Discussion and Conclusion
PG represents a challenging disease since no standardized therapies or international guidelines are available for its management. 2 Local wound management plays a key role in the healing process, and skin grafting is regarded as a successful therapeutic tool for PG management. 4 Particularly, NPWT is a well-established method for the treatment of complex wounds, 5 though its use in patients affected by PG is controversial due to the possibility of pathergy phenomenon. NPWT is able to decrease tissue edema, improving blood circulation and reducing the local bacterial load. 5 Recently, it was suggested that a pivotal role played by adaptive immunity, particularly the one promoted by T helper-17 (Th-17) cells and IL-17 in the development of PG skin lesions. 6 They are preferentially Th1 or Th17 cells, and they can produce different inflammatory cytokines like IL-17A, which induces other cells to release chemokines that support the migration of neutrophils and monocytes. 7 Moving from these molecular evidences, several clinical trials have been carried out on the use of IL-17 inhibitors for PG. 1 Biological therapy induced the PG transition to the noninflammatory phase, thus allowing us to perform an autologous skin graft.

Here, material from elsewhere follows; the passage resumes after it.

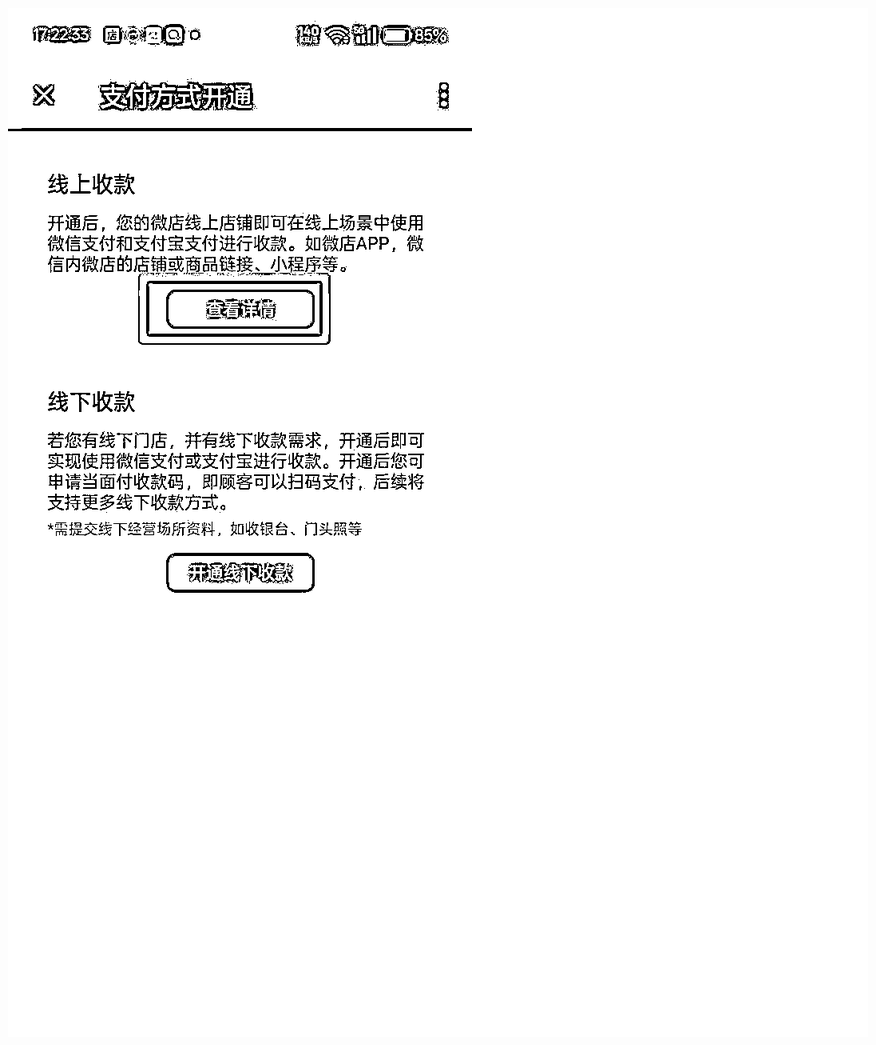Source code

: <p><img src="img/ad4518af0a245552ec06466478f99b85.png" data-original-src="https://internal-api-drive-stream.feishu.cn/space/api/box/stream/download/v2/cover/MTSJbH17HoLTF7x21yNcnw0OnLb/"/></p>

This case report demonstrates the successful management of PG lesions through the association of systemic therapy with an anti-IL-17A mAb and a PG-TIME-guided local therapy based on advanced dressings, skin grafting, and NPWT. Moreover, our novel combination would allow the clinician to obtain a clinical improvement of the ulcerative lesions and inflammatory state, avoiding the pathergy phenomenon.
Footnotes
Declaration of Conflicting Interests
The author(s) declared no potential conflicts of interest with respect to the research, authorship, and/or publication of this article.
Funding
The author(s) received no financial support for the research, authorship, and/or publication of this article.